Many newly diagnosed folks wonder if they’ll ever have sex again—or if they’ll ever want to. You can get back in the game. Making love might not be quite the same as it was before HIV, but then again, it might be even better
By now, you’ve probably grasped that HIV is not a death sentence. Well, it doesn’t have to kill your sex life either. People who have just found out that they are positive often feel undesirable, even “dangerous or toxic,” as HIV positive New York City psychotherapist Michael Shernoff puts it. But HIV veterans and even some newbies will tell you that you can still have passionate, intimate sex and that it might even be better than before. “Sex is more intense since my diagnosis,” says health care educator Gregory Huang-Cruz, who was diagnosed positive in 1999. “It’s not about racing to get off.”
Putting It Out There
Telling a potential sexual partner you have HIV doesn’t have to spell disaster. “I started disclosing to people who hit on me, thinking it would scare them off. Many people said, ‘OK, we’ll just use protection,’” says Rick Witherspoon of Chesapeake, Virginia, who was diagnosed in 2005. To avoid hurt feelings, Shernoff recommends bringing up your status well before you get intimate. Disclosing to a lover also means you can share the responsibility for keeping your encounter safe. (In some states, you are obligated to disclose. See “Daring to Disclose”). Rejection, of course, happens. “Having no expectations is the safest way to protect yourself,” Shernoff says.
Talking honestly with your partner about which sexual activities you’re both comfortable with is an important way to minimize the risk of transmitting the virus. Anal and vaginal sex carry the highest risk, especially for the receptive partner, although the insertive partner can get HIV this way too.
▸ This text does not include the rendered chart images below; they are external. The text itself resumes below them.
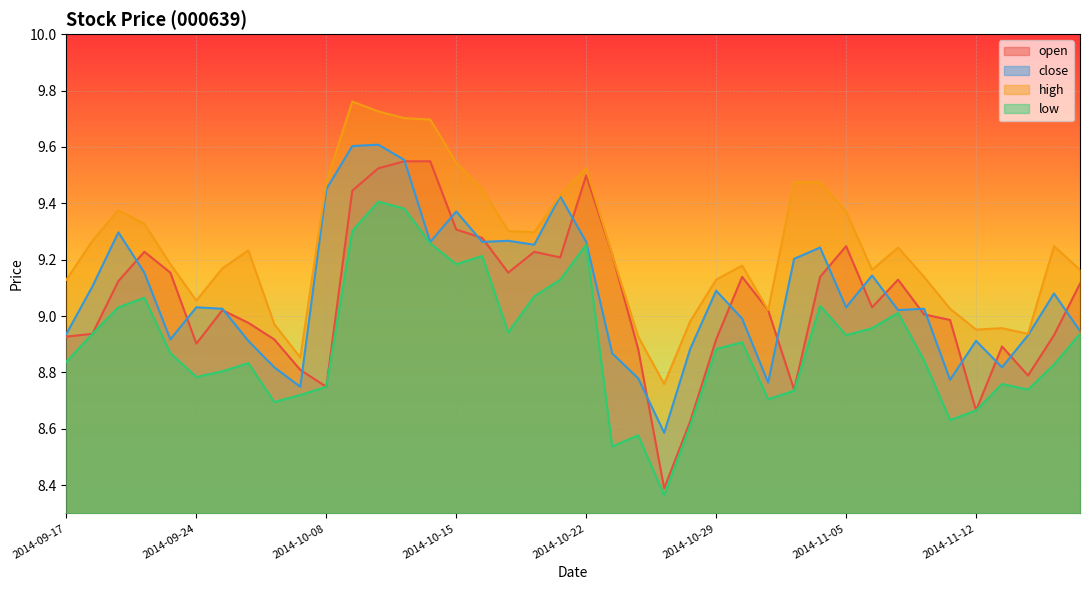

What value does the high series have at 2014-10-31?

9.0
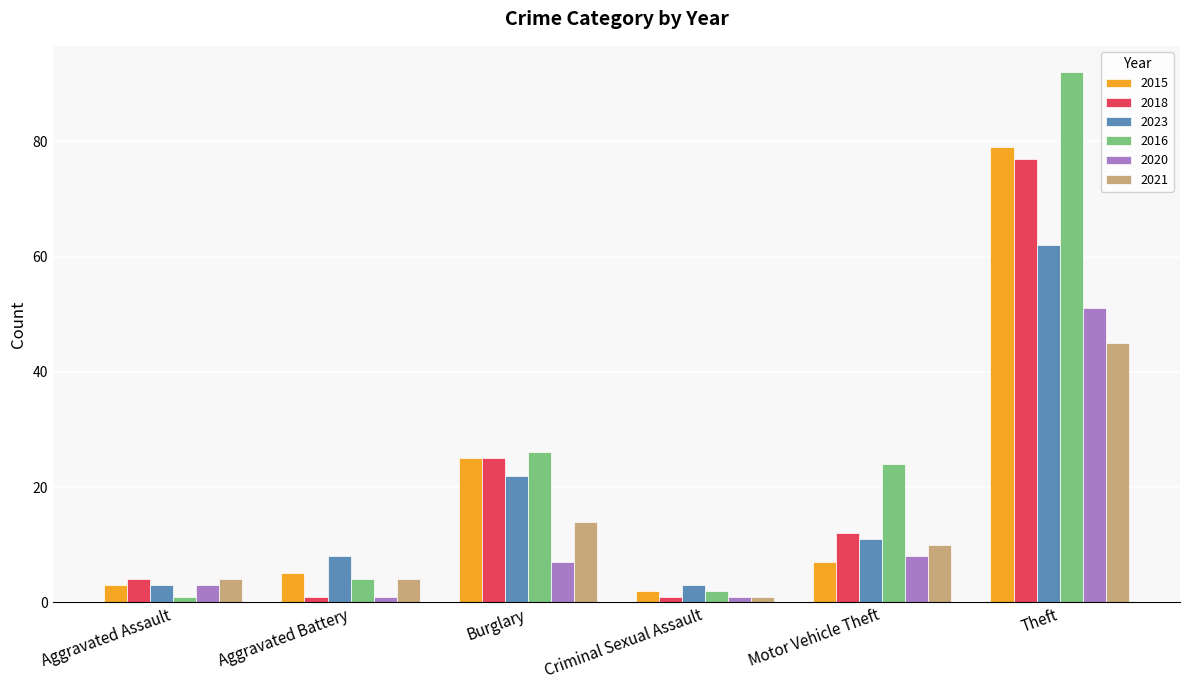

What is the total value across all series at Aggravated Assault?

18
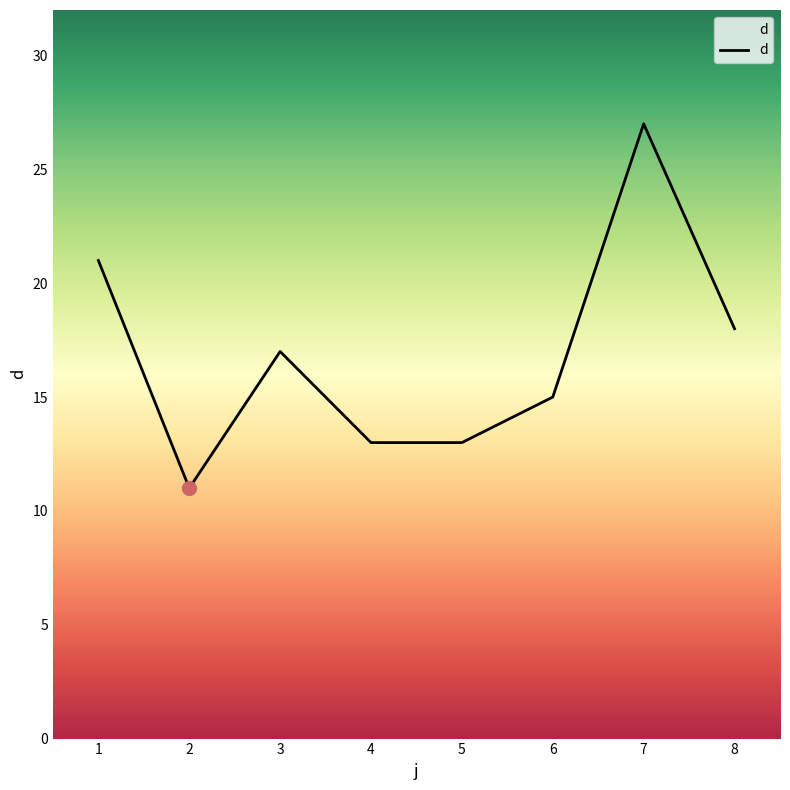

Is it true that the value at 8 is 18?

True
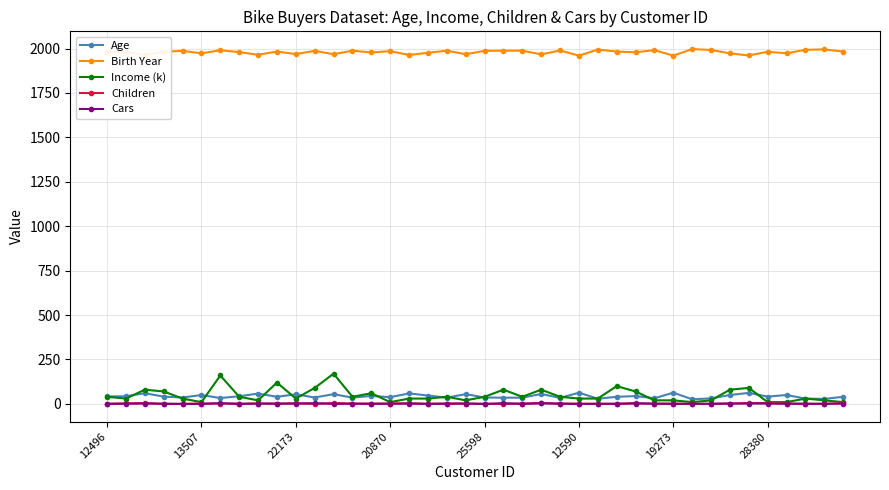

Which series has the largest range (max minus min)?

Income (k)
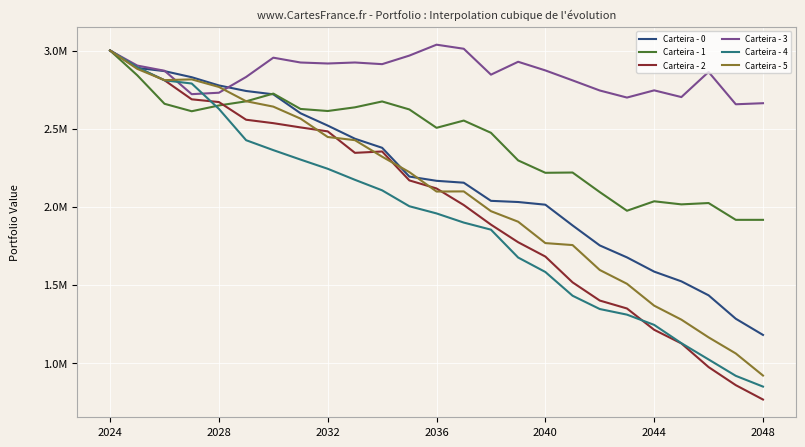

Is this an area chart (filled region under the line)?

No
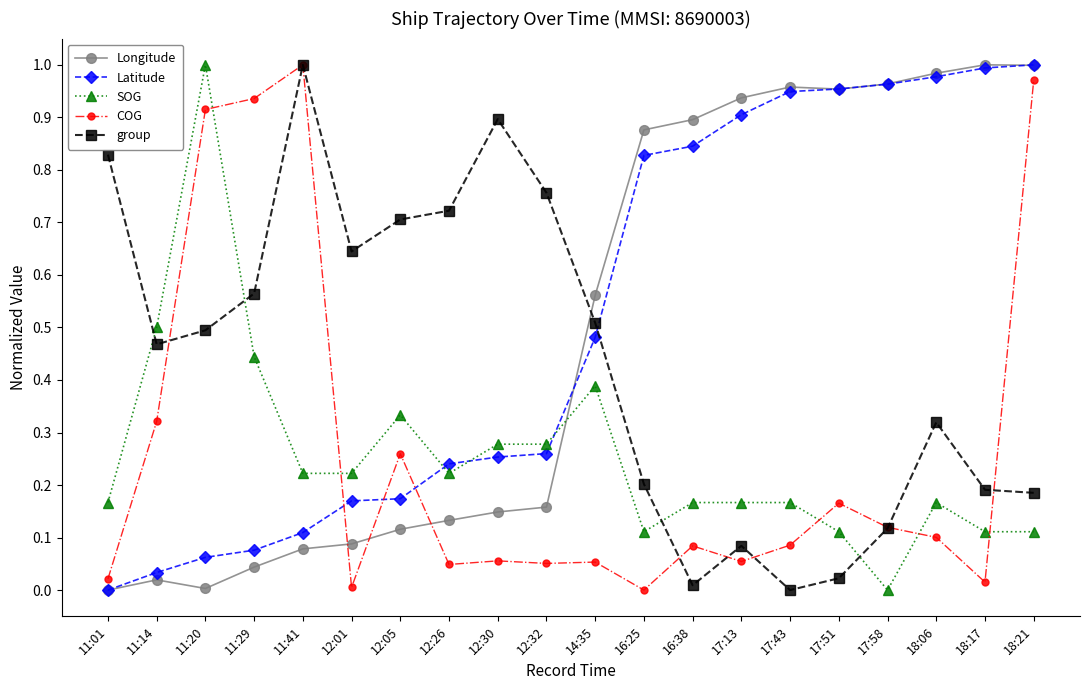

Which series changed the most between 11:01 and 11:29?

COG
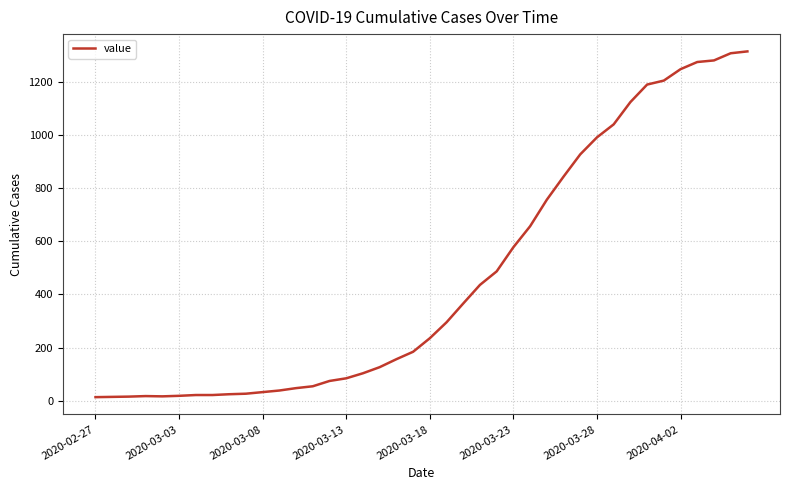

What is the difference between the maximum and minimum values?

1303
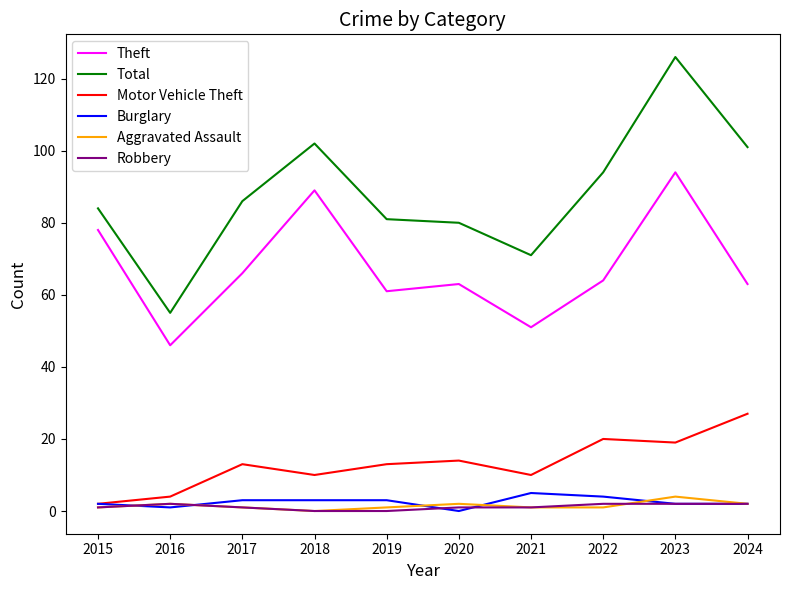

True or false: Total and Burglary intersect in this chart.

False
Oral sex is less risky, although condoms or dental dams make it safer. (For more about activities and risk, go to www.poz.com, click on HIV 101 and check out the Positive Sex guide.) Condoms “can make sex monotonous,” says HIV positive educator Debra Lyn McCarthy of Vacaville, California. “You have to come up with ideas to mix it up.” Dyane Haddock of Santa Rosa, California, diagnosed in 1994, likes to wear sexy lingerie and use sex toys. “It’s about trying different things,” she says.
Going All The Way
While HIV pushes some lovers away, it brings others closer. “I thought, ‘Having HIV will show me who really wants to be around me.’” says McCarthy. “I ended up getting back together with my husband.” Since her diagnosis, Haddock says HIV has deepened what sex means. “It’s not all about getting naked and getting in bed,” she says. “It’s about getting to know someone.”
DARING TO GO BARE
Can you ditch the condoms if you’re both HIV positive?
Even if you and your sexual partner have HIV, you’re both still at risk for sexually transmitted infections like herpes, HPV, gonorrhea, hepatitis and chlamydia. Having HIV makes fighting these pests more difficult; some of them can make your HIV more infectious. We also know that going “bareback” can lead to infection with a second strain of HIV (called “superinfection”). The jury is out on how risky this is. If you and your monogamous lover decide not to wear your raincoats, be sure you understand the possible dangers.
Whether you’re a man or a woman, just because you have HIV doesn’t mean you can’t have HIV negative children.
The right treatment can lower the risk of mom transmitting HIV to an unborn child to about 2% and in some cases even less. Pregnant moms should see both an HIV doc and an obstetrician with experience treating positive women to ensure proper care. You might have to switch meds or stop taking them during certain periods. During labor and delivery, mom gets AZT (Retrovir) intravenously; the newborn gets pediatric doses of AZT for six weeks. Most tots can be delivered vaginally.
Positive dads can ask for a process called sperm washing. This technique involves separating sperm from fluid and cells in semen that carry the virus. One hitch: Sperm washing is considered safe, but it’s also expensive and not widely available in the U.S.
Two mixed-status couples on sex and HIV
Gwenn Barringer, 31 (HIV negative) and Shawn Decker, 30 (diagnosed 1987). Together seven years, married in 2004.
Shawn: The good thing about sex with HIV is that there’s no second-guessing. You know what you need to do to protect yourself. My issue is that I’d like to have it more! But that has nothing to do with my status.
Gwenn: HIV hasn’t been a huge issue in terms of sex. Having sex with a condom is actually a little bit better: I like that I don’t have to deal with the mess! We won’t have intercourse without a condom, but we will engage in oral sex without one, but not with him ejaculating.
Tyler TerMeer, 23 (diagnosed 2004), and Charlie Gray, 26 (HIV negative). Together two years.
Tyler: No matter how safe you are, there’s always the “what if?” What if the condom breaks? What if something goes wrong? What if we are so in the moment that we just forget to put on a condom?
Charlie: I think the sex is better. We’re much closer than we were because of Tyler’s diagnosis—being strong for each other has made our relationship stronger. We love each other more, so sex means more and is more intimate.